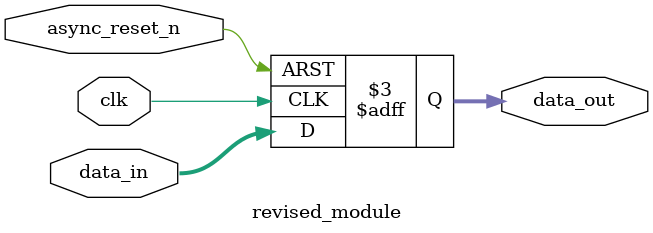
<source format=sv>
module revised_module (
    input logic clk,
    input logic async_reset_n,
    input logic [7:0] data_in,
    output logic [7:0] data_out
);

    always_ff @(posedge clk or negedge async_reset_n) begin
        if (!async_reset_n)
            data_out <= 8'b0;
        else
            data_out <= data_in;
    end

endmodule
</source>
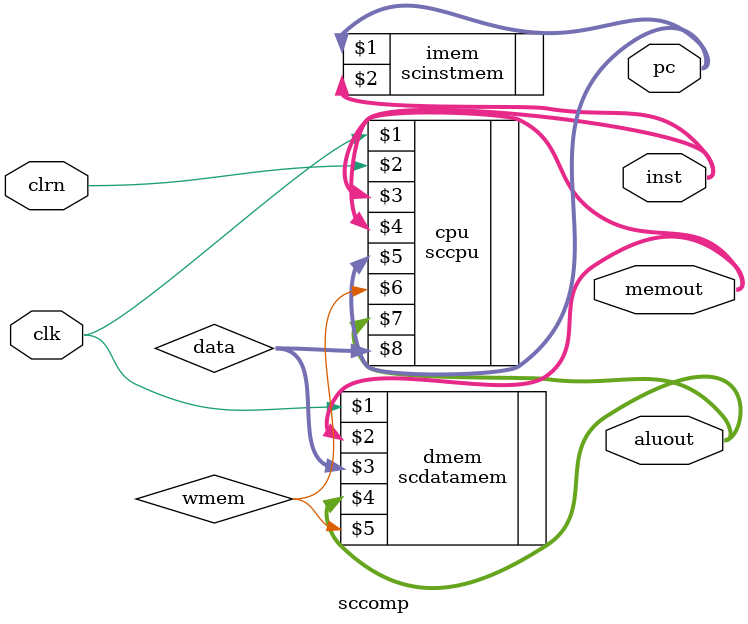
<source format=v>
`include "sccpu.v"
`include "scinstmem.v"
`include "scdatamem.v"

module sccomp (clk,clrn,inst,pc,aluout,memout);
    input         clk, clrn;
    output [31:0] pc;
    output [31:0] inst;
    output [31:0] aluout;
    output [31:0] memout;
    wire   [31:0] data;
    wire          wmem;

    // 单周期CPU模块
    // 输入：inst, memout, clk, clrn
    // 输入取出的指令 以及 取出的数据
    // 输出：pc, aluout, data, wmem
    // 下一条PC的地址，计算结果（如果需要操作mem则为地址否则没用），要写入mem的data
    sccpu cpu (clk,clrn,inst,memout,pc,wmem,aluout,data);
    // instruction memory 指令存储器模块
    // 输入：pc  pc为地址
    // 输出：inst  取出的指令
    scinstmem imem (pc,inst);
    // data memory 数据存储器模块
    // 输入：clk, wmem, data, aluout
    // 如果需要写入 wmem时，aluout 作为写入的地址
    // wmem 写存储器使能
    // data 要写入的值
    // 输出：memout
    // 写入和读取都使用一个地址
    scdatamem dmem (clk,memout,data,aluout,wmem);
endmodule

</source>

=====

Nothing but the lines above from the line with "output logic [7:0] data_out" up to and including the line with "module sccomp (clk,clrn,inst,pc,aluout,memout);" should be returned, exactly as written and without pictures.

    output logic [7:0] data_out
);

    always_ff @(posedge clk or negedge async_reset_n) begin
        if (!async_reset_n)
            data_out <= 8'b0;
        else
            data_out <= data_in;
    end

endmodule
</source>
<source format=v>
`include "sccpu.v"
`include "scinstmem.v"
`include "scdatamem.v"

module sccomp (clk,clrn,inst,pc,aluout,memout);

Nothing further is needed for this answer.